Yes for a multiple day trip you want bike shorts.

Nothing under as you don't what anything that will bunch up or have seams.

As for over if you don't want the tight shorts there are mountain and commuter shorts with a baggy shell (with pockets). That is probably what you want.

Ideally you would a have clean pair for each day. What can happen is the bacteria will build up and then if you chafe things go bad. At a minimum turn em inside out and let them dry.

At the end of the day get out of the bike shorts as soon as possible and lets things air out. If you can take a shower as soon as possible (and I like baby powder after the shower). Other wise use like a baby wipe.

Take a few 40+ miles rides just to get your butt used to it.

Also form, saddle, and bike fit are factors. A big cushy saddle is more friction. A smooth cadence not rocking on the seat is good. Come out of the seat every once in a while and let things breath. On a downhill you can rock to the side and let things breath. OK no way to say this pretty but pull your junk up get it out of harms way. Be aware of your butt. I have seen people get fatigued and just pedal and pedal in one position.

# QUESTIONS
1) In the bike shorts advice, rewrite the part that opens with the words containing "Nothing under as" and closes with "used to it.", replacing "shower" with "bath" each time it occurs.
2) List every factor that the bike shorts advice says plays a part.

# DATASET EXTRACT
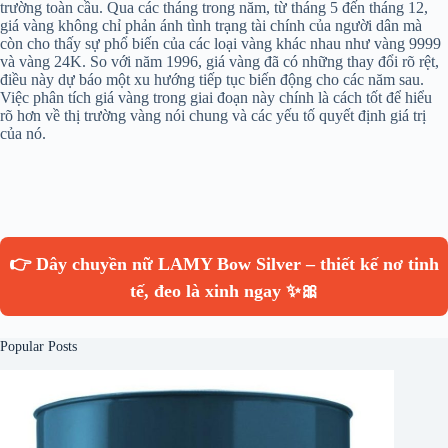
trường toàn cầu. Qua các tháng trong năm, từ tháng 5 đến tháng 12,
giá vàng không chỉ phản ánh tình trạng tài chính của người dân mà
còn cho thấy sự phổ biến của các loại vàng khác nhau như vàng 9999
và vàng 24K. So với năm 1996, giá vàng đã có những thay đổi rõ rệt,
điều này dự báo một xu hướng tiếp tục biến động cho các năm sau.
Việc phân tích giá vàng trong giai đoạn này chính là cách tốt để hiểu
rõ hơn về thị trường vàng nói chung và các yếu tố quyết định giá trị
của nó.
👉 Dây chuyền nữ LAMY Bow Silver – thiết kế nơ tinh
tế, đeo là xinh ngay ✨🎀
Popular Posts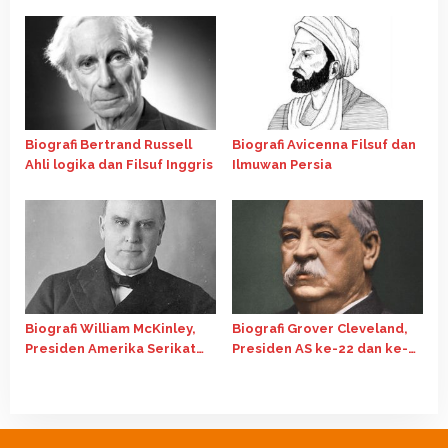
Suara Perlawanan yang Tak
Pernah Padam
Biografi Bertrand Russell
Biografi Avicenna Filsuf dan
Ahli logika dan Filsuf Inggris
Ilmuwan Persia
Biografi William McKinley,
Biografi Grover Cleveland,
Presiden Amerika Serikat
Presiden AS ke-22 dan ke-
ke-25
24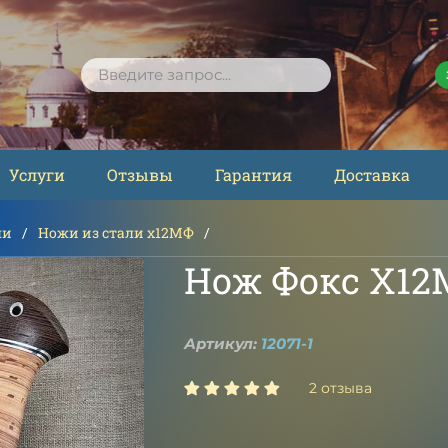
ПОИСК
Услуги
Отзывы
Гарантия
Доставка
ли
Ножи из стали х12МФ
Нож Фокс Х12
Артикул:
12071-1
2 отзыва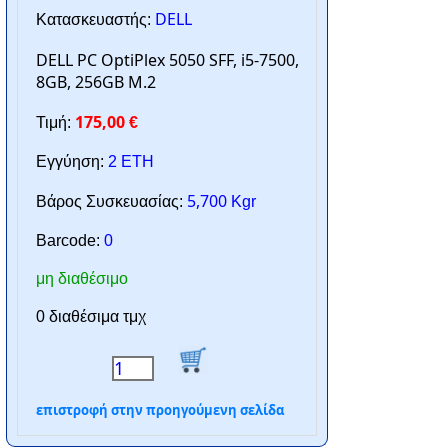
DELL
Κατασκευαστής:
DELL PC OptiPlex 5050 SFF, i5-7500,
8GB, 256GB M.2
175,00
Τιμή:
€
Εγγύηση:
2 ΕΤΗ
5,700
Βάρος Συσκευασίας:
Kgr
Barcode:
0
μη διαθέσιμο
0 διαθέσιμα τμχ
επιστροφή στην προηγούμενη σελίδα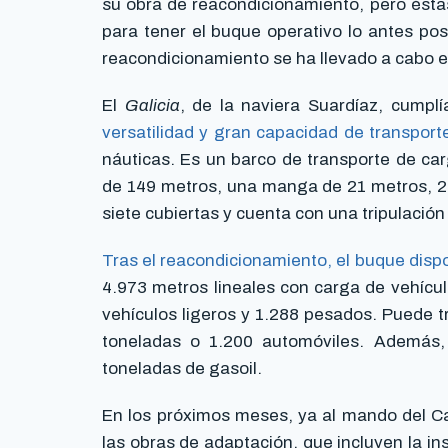
su obra de reacondicionamiento, pero ésta
para tener el buque operativo lo antes pos
reacondicionamiento se ha llevado a cabo e
El
Galicia
, de la naviera Suardíaz, cumpl
versatilidad y gran capacidad de transport
náuticas. Es un barco de transporte de ca
de 149 metros, una manga de 21 metros, 27
siete cubiertas y cuenta con una tripulación 
Tras el reacondicionamiento, el buque disp
4.973 metros lineales con carga de vehícu
vehículos ligeros y 1.288 pesados. Puede tr
toneladas o 1.200 automóviles. Además
toneladas de gasoil.
En los próximos meses, ya al mando del Ca
las obras de adaptación, que incluyen la in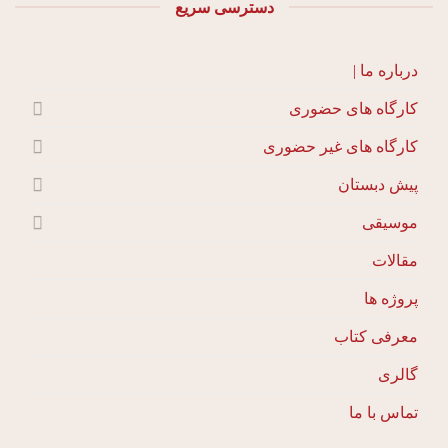
دسترسی سریع
درباره ما |
کارگاه های حضوری
کارگاه های غیر حضوری
پیش دبستان
موسیقی
مقالات
پروژه ها
معرفی کتاب
گالری
تماس با ما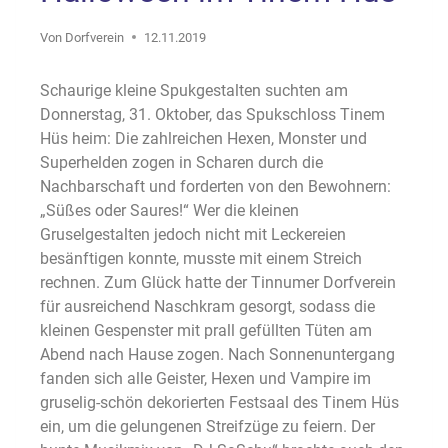
Von
Dorfverein
12.11.2019
Schaurige kleine Spukgestalten suchten am
Donnerstag, 31. Oktober, das Spukschloss Tinem
Hüs heim: Die zahlreichen Hexen, Monster und
Superhelden zogen in Scharen durch die
Nachbarschaft und forderten von den Bewohnern:
„Süßes oder Saures!“ Wer die kleinen
Gruselgestalten jedoch nicht mit Leckereien
besänftigen konnte, musste mit einem Streich
rechnen. Zum Glück hatte der Tinnumer Dorfverein
für ausreichend Naschkram gesorgt, sodass die
kleinen Gespenster mit prall gefüllten Tüten am
Abend nach Hause zogen. Nach Sonnenuntergang
fanden sich alle Geister, Hexen und Vampire im
gruselig-schön dekorierten Festsaal des Tinem Hüs
ein, um die gelungenen Streifzüge zu feiern. Der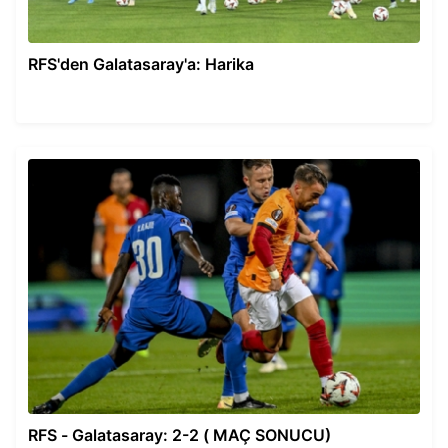
RFS'den Galatasaray'a: Harika
RFS - Galatasaray: 2-2 ( MAÇ SONUCU)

# RESPONSES
1)
Nothing under as you don't what anything that will bunch up or have seams.

As for over if you don't want the tight shorts there are mountain and commuter shorts with a baggy shell (with pockets). That is probably what you want.

Ideally you would a have clean pair for each day. What can happen is the bacteria will build up and then if you chafe things go bad. At a minimum turn em inside out and let them dry.

At the end of the day get out of the bike shorts as soon as possible and lets things air out. If you can take a bath as soon as possible (and I like baby powder after the bath). Other wise use like a baby wipe.

Take a few 40+ miles rides just to get your butt used to it.

2) form, saddle, bike fit